The history of 19th and 20th century Marxist organisations is a bit like that of the early Christian sects. Much of what we know about them is from materials written by their opponents, their own writings generally not surviving. The overwhelming dominance of the healthy and unhealthy branches of the Bolshevik tradition has, to a large extent, erased from history a real knowledge of other currents which variously opposed and collaborated with them.
Thus, those of us who are acquainted with Trotsky and Luxemburg, have only a fragmentary and unflattering knowledge of the Jewish Bund. Trotsky wrote “The Bund’s nationalism is the ideology of a section of the Jewish intelligentsia, not of the proletariat.” Luxemburg agreed with this.
Molly Crabapple’s new book is a welcome and frequently moving contribution to recovering a history that antisemites, fascists, Zionists and Stalinists have worked hard to erase using every technique known to oppressors and reactionaries from slander to legislation to lying, prisons, exile and murder.

It is to her credit that some of the fiercest and most dishonest critics of the book have been Zionists and their propagandists. Her intellectual and family history is intertwined with that of an Eastern European Marxist organisation which had great success in organising the most oppressed section of Jews in Russia, Poland and parts of the former Tsarist empire. At the heart of its Marxism was the concept of do’ikayt which she renders as “Hereness”, the idea that you conducted the class struggle where you are with the working class which surrounds you. This was their secular, largely atheistic alternative to strands in European Judaism which wanted to live in insulated communities or adhered to what was then the marginal ideology of Zionism.
They were serious people, every bit as serious as the Bolsheviks, anarchists or Socialist Revolutionaries who were sent to prison in Siberia, executed or exiled. The major point of difference they had with other parties was summarised by Trotsky as: “The Bund is attempting to introduce into the party a principle which is alien to it — the principle of national representation.” They wanted sole organising rights among Jewish workers, something that was self-evidently unacceptable for a revolutionary organisation which sought leadership of the entire working class.
The Bund had real roots and broad organisations in Jewish communities in Eastern Europe. They led unions, ran schools, mutual aid groups and other elements of a self-organised working-class society. Histories of the Bolsheviks don’t tend to have too many references to fun, culture and music, but Crabapple portrays an organisation, or better to say a series of organisations, which tried to provide all these things.

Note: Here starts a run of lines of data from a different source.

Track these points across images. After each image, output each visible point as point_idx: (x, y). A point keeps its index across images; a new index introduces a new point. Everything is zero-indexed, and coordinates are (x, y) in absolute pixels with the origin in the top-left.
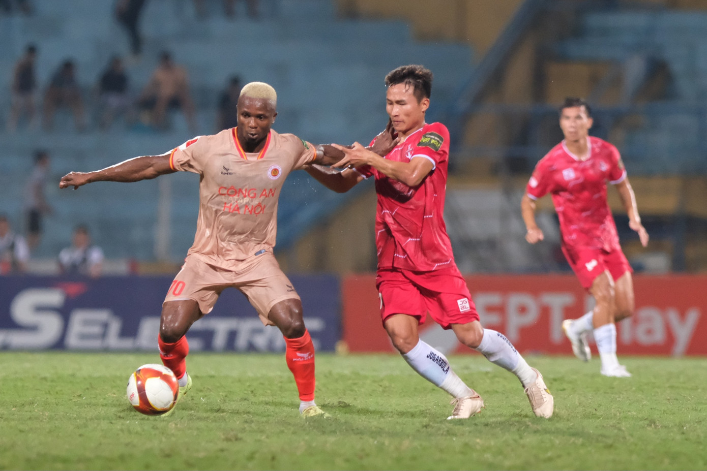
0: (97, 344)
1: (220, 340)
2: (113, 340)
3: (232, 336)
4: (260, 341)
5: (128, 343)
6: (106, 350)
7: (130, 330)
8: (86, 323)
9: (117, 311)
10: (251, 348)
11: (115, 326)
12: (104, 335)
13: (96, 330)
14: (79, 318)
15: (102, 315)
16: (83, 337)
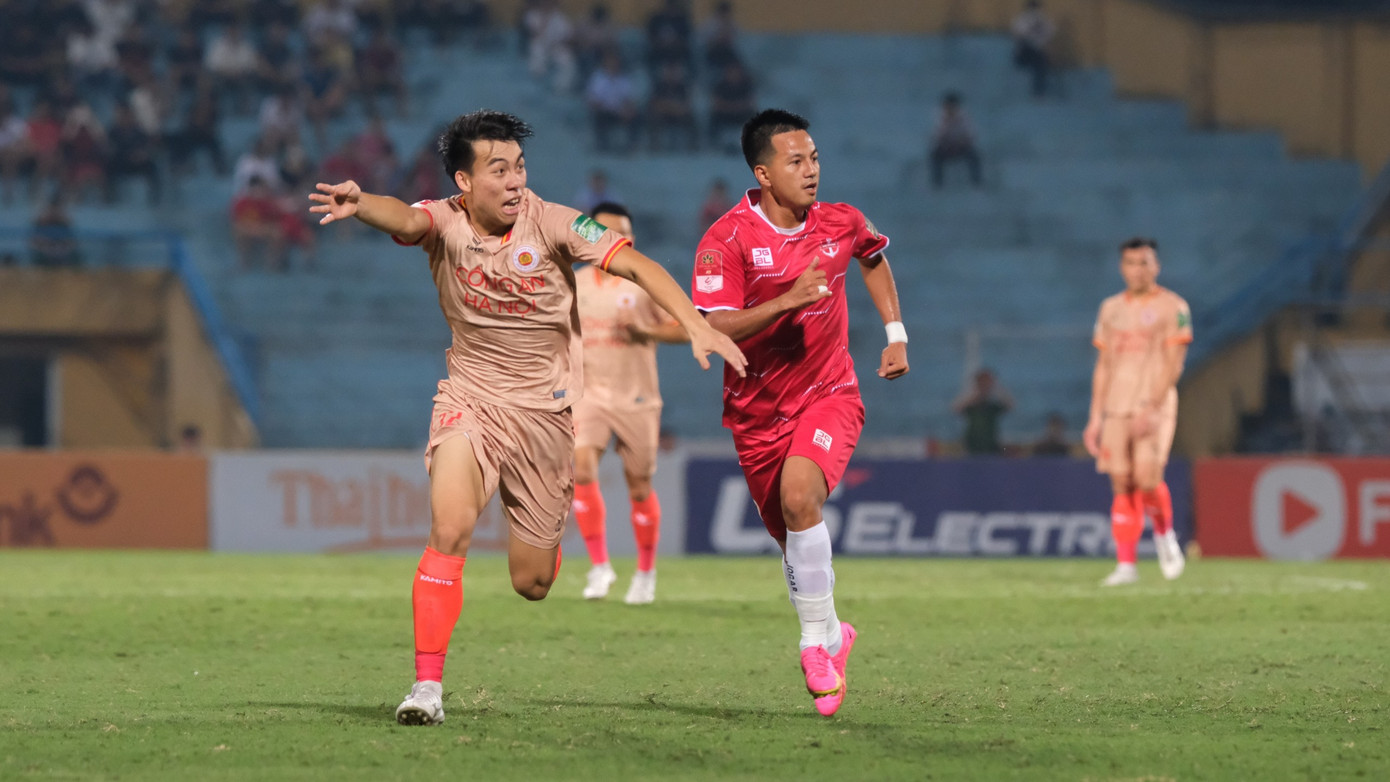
0: (882, 546)
1: (1039, 542)
2: (903, 542)
3: (1054, 535)
4: (1090, 542)
5: (922, 545)
6: (894, 555)
7: (924, 529)
8: (871, 520)
9: (908, 506)
10: (1078, 552)
11: (906, 524)
12: (891, 536)
13: (882, 528)
14: (861, 513)
15: (890, 510)
16: (866, 537)
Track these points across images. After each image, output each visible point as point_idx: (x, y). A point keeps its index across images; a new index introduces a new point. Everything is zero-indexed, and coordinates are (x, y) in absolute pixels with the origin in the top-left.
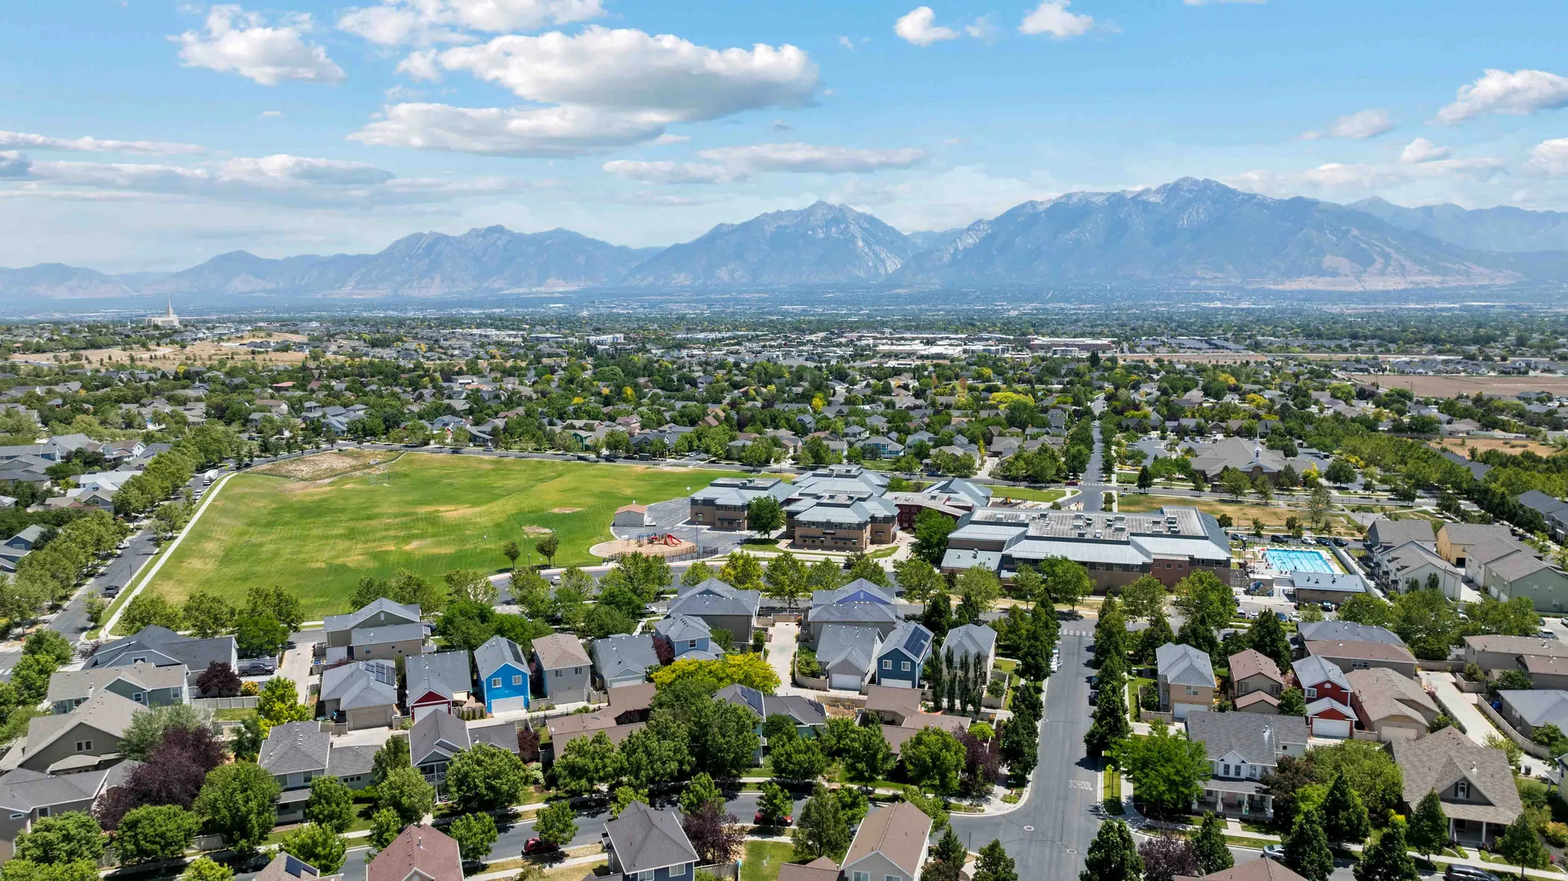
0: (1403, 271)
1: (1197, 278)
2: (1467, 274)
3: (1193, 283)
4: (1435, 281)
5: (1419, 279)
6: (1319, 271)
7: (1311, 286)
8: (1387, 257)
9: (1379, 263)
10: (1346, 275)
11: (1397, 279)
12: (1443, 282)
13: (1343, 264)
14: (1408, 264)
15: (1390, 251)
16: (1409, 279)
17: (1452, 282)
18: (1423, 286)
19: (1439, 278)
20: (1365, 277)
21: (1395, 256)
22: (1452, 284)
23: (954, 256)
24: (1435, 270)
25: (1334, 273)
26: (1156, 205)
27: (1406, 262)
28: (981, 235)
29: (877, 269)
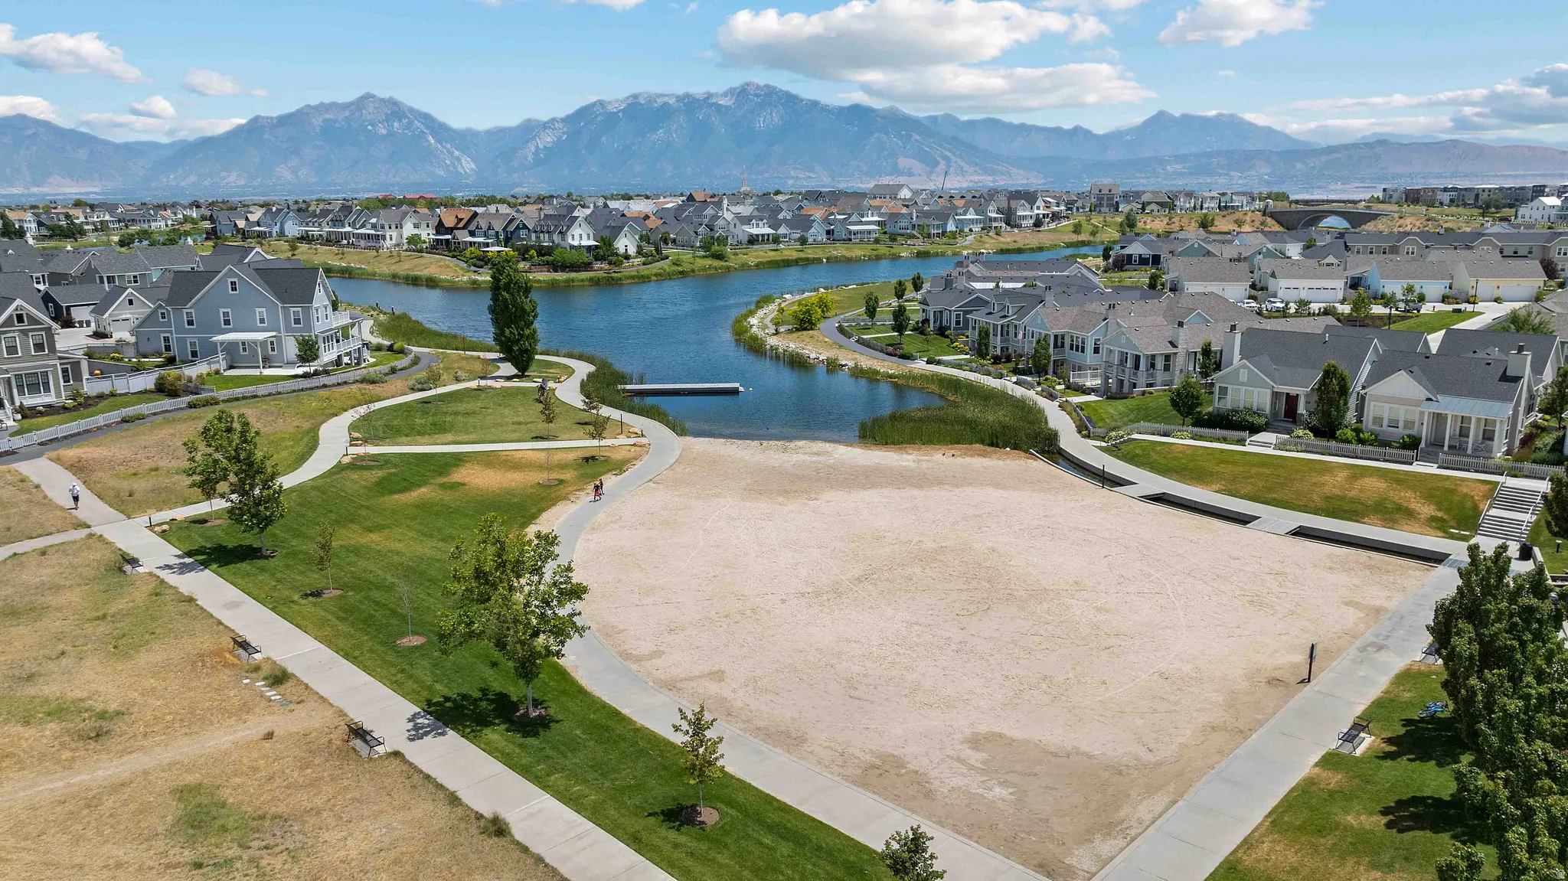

Do not turn to the book if you want detail on the big debates of a conference in Warsaw in 1913. It is a more impressionistic work than that in which the lives members of the author’s family illustrate the idealism, courage and sacrifice of these dead comrades. They also help us see the intellectual and personal continuity today’s generations of anti-Zionist Jews have with the Bund.
In her final chapter Crabapple writes “Zionism is ethnonationalism. Like all ethnonationalisms, it required mass murder to clear the land to build its dream…the inheritors of Zion would liquidate their very own ghetto in Gaza beside the sea”. Like Marek Edelman’s, it is impossible to read her account of the destruction of the Warsaw Ghetto without instantly seeing just how closely it resembled the obliteration of the people of Gaza.
The almost complete annihilation of the Bund and the Jewish population of Europe was, in a grotesque way, a gift to European antisemites and Zionists. Those few Jews who survived the Ghetto and the Nazi occupation of Poland were immediately the victims of a new wave of antisemitic attacks, with only the Polish Socialist Party and some Communists defending them. This confirmed the Zionist message that Jews could not be safe in Europe and must kill Palestinians in order to colonise their land. However, as Bund leader Henryk Erlich had asked, in 1938 of a Zionist state’ “is it not a climate in which reaction and chauvinism ordinarily flourish?”
Here where we live is our country is an inspiring book. There is a debate to be had about single group political parties in multi-ethnic states, but the Bund represented much of what was best in the European Marxist tradition. It had a vibrant internal culture and sought to engage with the entire working class, thus proving itself a threat to all the reactionary, negative ideologies of the 20th and 21st century. We should be grateful to Molly Crabapple for helping set the record straight about these fallen comrades.